Stored records
Start of Block
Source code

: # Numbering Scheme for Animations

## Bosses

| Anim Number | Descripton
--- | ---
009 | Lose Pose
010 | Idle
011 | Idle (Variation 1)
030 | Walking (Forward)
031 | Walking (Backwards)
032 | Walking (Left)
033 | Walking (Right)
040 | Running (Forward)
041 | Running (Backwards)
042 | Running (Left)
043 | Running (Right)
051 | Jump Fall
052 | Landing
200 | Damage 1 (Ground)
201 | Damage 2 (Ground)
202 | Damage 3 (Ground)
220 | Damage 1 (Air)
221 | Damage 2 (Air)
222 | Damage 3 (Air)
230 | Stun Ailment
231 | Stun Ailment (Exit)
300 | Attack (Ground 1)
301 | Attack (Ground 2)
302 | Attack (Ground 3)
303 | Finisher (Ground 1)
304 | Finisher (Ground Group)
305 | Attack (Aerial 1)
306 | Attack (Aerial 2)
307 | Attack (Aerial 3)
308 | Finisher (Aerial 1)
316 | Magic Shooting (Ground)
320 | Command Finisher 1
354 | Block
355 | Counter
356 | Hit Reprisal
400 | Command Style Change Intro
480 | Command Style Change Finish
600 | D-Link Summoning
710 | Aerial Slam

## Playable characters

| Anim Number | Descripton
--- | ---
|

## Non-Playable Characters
End of Block
ACTION ITEM> Copy all the data. Match it exactly.

SOLUTION FOR THIS TASK>
Source code

: # Numbering Scheme for Animations

## Bosses

| Anim Number | Descripton
--- | ---
009 | Lose Pose
010 | Idle
011 | Idle (Variation 1)
030 | Walking (Forward)
031 | Walking (Backwards)
032 | Walking (Left)
033 | Walking (Right)
040 | Running (Forward)
041 | Running (Backwards)
042 | Running (Left)
043 | Running (Right)
051 | Jump Fall
052 | Landing
200 | Damage 1 (Ground)
201 | Damage 2 (Ground)
202 | Damage 3 (Ground)
220 | Damage 1 (Air)
221 | Damage 2 (Air)
222 | Damage 3 (Air)
230 | Stun Ailment
231 | Stun Ailment (Exit)
300 | Attack (Ground 1)
301 | Attack (Ground 2)
302 | Attack (Ground 3)
303 | Finisher (Ground 1)
304 | Finisher (Ground Group)
305 | Attack (Aerial 1)
306 | Attack (Aerial 2)
307 | Attack (Aerial 3)
308 | Finisher (Aerial 1)
316 | Magic Shooting (Ground)
320 | Command Finisher 1
354 | Block
355 | Counter
356 | Hit Reprisal
400 | Command Style Change Intro
480 | Command Style Change Finish
600 | D-Link Summoning
710 | Aerial Slam

## Playable characters

| Anim Number | Descripton
--- | ---
|

## Non-Playable Characters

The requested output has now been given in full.